FaUCI (Fairness Under Constrained Injection)

Overview

FaUCI (Fairness Under Constrained Injection) is an in-processing fairness technique that incorporates fairness constraints directly into the model’s loss function. It works by adding a fairness regularization term to the standard loss function, allowing the model to optimize for both prediction accuracy and fairness simultaneously. This approach provides a flexible framework for incorporating various fairness metrics as regularization terms.

What Problem Does It Solve?

FaUCI addresses the challenge of creating fair machine learning models without sacrificing too much predictive performance. By incorporating fairness metrics directly into the training process, it allows for explicit control over the trade-off between accuracy and fairness. This approach is particularly useful when specific fairness constraints must be satisfied while maintaining model performance.

Key Concepts

• Penalized Loss Function: Combines a standard loss function with a fairness regularization term;
• Fairness Regularization: Uses fairness metrics (like Statistical Parity Difference) as regularization terms;
• Regularization Weight: Controls the trade-off between prediction accuracy and fairness.

How It Works

1. Loss Function Design:
   • The loss function is a weighted combination of a standard loss (e.g., MSE, BCE) and a fairness regularization term;
   • The formula is: total_loss = (1 - weight) * base_loss + weight * regularizer_loss;
   • The weight parameter controls the importance of fairness vs. accuracy.
2. Fairness Metrics as Regularizers:
   • Various fairness metrics can be used as regularization terms;
   • Common options include Statistical Parity Difference (SPD) or Disparate Impact (DI);
   • The fairness metric is computed on mini-batches during training.
3. Training Process:
   • The model is trained using standard gradient-based optimization;
   • Gradients flow through both the prediction loss and the fairness regularization term;
   • The model learns to make predictions that are both accurate and fair.

Implementation Details

The FairLib implementation includes:

• BaseLoss: A wrapper for standard loss functions;
• PenalizedLoss: Extends BaseLoss to include fairness regularization;
• Fauci: Main class that wraps a PyTorch model and trains it with fairness constraints.

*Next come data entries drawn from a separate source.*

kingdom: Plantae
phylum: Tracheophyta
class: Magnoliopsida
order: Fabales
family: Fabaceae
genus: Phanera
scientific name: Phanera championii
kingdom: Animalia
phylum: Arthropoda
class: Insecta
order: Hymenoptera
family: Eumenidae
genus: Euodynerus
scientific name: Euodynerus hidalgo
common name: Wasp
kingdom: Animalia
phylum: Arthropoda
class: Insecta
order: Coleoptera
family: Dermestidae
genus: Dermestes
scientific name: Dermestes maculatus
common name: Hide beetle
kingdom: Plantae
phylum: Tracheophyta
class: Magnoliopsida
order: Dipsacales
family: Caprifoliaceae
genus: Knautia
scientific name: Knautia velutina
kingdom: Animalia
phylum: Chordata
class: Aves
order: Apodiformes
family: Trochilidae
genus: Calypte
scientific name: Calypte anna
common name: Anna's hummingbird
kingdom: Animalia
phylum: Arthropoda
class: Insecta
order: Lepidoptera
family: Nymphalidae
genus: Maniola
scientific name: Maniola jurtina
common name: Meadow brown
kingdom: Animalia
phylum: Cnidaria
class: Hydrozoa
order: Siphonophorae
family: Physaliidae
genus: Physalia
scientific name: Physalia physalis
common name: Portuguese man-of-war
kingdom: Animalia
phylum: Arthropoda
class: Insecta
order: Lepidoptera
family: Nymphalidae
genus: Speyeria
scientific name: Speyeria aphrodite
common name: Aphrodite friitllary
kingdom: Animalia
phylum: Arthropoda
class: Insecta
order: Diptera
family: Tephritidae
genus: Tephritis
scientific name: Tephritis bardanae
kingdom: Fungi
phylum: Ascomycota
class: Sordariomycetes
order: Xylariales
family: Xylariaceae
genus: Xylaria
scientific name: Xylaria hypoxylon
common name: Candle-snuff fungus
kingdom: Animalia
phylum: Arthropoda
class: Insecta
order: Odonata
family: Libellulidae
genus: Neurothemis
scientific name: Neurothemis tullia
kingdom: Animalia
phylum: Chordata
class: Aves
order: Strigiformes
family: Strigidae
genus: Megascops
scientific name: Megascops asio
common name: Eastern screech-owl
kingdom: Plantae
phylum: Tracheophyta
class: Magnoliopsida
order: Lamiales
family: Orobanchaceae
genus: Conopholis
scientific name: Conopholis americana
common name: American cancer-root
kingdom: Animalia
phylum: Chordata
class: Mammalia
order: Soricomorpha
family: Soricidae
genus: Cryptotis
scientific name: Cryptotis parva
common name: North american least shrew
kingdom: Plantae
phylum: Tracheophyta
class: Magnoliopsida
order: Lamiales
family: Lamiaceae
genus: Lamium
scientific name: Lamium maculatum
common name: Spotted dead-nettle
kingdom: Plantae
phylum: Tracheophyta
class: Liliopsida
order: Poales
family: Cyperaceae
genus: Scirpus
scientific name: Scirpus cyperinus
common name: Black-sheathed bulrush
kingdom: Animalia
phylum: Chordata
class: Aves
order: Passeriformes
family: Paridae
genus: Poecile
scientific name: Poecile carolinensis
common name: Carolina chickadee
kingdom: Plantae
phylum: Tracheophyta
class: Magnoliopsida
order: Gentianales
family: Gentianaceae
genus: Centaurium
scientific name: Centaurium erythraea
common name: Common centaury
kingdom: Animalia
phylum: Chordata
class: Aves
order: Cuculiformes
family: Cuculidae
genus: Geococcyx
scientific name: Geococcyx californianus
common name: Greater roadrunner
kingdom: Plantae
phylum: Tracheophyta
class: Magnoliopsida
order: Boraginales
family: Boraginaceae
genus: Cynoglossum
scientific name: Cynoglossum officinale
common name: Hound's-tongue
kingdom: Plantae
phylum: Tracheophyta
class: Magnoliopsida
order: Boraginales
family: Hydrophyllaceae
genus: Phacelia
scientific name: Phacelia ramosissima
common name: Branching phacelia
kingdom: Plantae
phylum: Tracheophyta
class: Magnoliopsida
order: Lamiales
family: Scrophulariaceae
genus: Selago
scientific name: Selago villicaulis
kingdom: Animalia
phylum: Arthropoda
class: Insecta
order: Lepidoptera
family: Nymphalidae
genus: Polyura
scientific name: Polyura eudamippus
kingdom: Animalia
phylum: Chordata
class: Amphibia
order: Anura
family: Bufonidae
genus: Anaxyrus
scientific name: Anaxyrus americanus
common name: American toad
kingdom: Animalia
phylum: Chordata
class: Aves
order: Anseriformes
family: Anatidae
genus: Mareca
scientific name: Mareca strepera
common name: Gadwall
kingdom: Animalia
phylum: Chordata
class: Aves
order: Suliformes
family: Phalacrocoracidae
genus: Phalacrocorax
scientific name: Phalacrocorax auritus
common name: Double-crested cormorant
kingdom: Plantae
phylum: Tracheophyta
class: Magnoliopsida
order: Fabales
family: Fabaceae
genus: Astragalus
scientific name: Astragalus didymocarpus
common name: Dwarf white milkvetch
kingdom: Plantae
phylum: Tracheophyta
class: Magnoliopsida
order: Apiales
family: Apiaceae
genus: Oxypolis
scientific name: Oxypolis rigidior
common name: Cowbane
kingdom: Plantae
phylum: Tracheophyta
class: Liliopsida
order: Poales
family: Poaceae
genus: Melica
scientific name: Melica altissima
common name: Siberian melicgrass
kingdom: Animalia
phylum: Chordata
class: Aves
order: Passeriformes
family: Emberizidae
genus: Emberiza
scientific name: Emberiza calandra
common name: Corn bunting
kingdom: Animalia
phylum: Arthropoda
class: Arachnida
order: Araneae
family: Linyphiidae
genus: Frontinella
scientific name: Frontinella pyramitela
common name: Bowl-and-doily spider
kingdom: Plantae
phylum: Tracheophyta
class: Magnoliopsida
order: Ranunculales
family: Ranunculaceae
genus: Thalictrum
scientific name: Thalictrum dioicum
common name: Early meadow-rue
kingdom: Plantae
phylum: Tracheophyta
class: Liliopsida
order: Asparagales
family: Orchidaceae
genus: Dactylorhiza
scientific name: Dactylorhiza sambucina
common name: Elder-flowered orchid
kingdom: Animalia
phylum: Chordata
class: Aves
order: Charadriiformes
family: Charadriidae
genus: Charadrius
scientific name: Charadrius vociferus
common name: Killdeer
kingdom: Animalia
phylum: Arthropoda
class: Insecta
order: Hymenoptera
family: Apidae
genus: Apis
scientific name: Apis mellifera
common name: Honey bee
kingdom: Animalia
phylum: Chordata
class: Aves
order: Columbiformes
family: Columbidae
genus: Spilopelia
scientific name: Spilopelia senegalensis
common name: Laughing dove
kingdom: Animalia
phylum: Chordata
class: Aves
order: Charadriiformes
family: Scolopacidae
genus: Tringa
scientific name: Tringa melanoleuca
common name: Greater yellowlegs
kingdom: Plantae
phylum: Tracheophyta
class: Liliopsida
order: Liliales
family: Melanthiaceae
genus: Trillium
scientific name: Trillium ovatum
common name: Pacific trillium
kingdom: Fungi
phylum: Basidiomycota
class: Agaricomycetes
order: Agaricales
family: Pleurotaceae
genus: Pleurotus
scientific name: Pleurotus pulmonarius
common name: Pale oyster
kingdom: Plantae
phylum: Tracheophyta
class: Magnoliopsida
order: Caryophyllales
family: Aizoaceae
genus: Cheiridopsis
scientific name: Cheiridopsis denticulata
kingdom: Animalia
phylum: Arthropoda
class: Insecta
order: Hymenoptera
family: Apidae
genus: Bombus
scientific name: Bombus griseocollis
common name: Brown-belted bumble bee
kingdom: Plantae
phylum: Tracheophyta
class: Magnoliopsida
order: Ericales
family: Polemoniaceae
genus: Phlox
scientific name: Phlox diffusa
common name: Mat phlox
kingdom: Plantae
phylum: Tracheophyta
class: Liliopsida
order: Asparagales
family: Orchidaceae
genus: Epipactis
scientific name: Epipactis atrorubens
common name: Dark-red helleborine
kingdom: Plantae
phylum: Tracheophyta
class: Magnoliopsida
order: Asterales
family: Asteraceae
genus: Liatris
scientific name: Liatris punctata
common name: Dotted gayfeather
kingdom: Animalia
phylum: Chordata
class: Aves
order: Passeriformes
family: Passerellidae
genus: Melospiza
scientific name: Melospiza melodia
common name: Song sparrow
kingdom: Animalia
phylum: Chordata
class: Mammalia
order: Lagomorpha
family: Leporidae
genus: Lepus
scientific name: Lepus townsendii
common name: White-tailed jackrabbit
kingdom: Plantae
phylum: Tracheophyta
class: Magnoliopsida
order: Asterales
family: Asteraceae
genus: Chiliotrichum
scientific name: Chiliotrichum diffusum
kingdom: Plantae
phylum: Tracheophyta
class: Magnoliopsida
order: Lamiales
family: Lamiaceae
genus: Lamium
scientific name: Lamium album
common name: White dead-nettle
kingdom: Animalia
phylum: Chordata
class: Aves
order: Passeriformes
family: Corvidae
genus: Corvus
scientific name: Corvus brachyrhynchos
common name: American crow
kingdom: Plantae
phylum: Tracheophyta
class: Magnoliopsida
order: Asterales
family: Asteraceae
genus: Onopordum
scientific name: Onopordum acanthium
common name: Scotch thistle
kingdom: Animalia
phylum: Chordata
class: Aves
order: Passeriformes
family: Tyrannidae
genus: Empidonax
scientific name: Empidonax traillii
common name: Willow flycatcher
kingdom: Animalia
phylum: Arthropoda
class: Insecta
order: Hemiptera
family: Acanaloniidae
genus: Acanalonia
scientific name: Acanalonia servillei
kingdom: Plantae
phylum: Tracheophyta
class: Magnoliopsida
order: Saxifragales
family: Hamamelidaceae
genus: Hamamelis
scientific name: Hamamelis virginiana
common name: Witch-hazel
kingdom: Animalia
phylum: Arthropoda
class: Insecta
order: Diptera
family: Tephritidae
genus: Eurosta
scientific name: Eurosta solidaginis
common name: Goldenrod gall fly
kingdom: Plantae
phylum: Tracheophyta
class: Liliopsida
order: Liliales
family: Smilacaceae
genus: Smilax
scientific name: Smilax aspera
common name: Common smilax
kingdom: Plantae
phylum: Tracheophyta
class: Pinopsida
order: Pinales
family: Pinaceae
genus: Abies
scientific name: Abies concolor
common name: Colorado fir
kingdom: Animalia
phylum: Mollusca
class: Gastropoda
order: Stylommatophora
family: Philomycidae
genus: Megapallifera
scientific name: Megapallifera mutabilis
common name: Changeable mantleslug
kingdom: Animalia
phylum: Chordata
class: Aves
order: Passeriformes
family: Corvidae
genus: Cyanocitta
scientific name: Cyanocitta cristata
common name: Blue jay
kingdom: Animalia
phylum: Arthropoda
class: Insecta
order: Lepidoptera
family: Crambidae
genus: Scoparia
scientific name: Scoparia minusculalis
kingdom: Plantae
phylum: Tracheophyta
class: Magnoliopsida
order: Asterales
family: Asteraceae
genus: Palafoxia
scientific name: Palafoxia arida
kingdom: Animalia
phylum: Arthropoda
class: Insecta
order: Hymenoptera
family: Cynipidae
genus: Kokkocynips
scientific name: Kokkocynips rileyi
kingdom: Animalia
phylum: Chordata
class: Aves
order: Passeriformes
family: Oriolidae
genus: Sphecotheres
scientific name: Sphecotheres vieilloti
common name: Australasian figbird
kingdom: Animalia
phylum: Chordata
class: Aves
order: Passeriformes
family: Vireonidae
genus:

The implementation is flexible and can work with any PyTorch model and various fairness metrics.

Example Usage

import fairlib as fl
from fairlib.inprocessing.fauci import Fauci
from torch import nn

# FairLib DataFrame with one protected attribute
df = fl.DataFrame(...)
df.targets = "label"
df.sensitive = "gender"

# Create a base PyTorch model
base_model = nn.Sequential(
    nn.Linear(df.shape[1], 32),
    nn.ReLU(),
    nn.Linear(32, 1),
    nn.Sigmoid()
)

# Wrap with Fauci
model = Fauci(
    model=base_model,
    fairness_metric="statistical_parity_difference",
    weight=0.5  # Balance between accuracy and fairness
)

# Train the model
model.fit(df, num_epochs=20, batch_size=64)

# Make predictions
y_pred = model.predict(df)

Advantages and Limitations

Advantages

• Directly optimizes for both prediction accuracy and fairness during training;
• Provides explicit control over the fairness-accuracy trade-off;
• Compatible with various fairness metrics.

Limitations

• Requires careful tuning of the regularization weight;
• May converge to suboptimal solutions if the fairness and accuracy objectives conflict strongly;
• Computationally more expensive than simpler approaches;
• Fairness guarantees are approximate rather than strict.

References

Magnini, M., Ciatto, G., Calegari, R., Omicini, A. (2024). Enforcing Fairness via Constraint Injection with FaUCI. Aachen : CEUR-WS.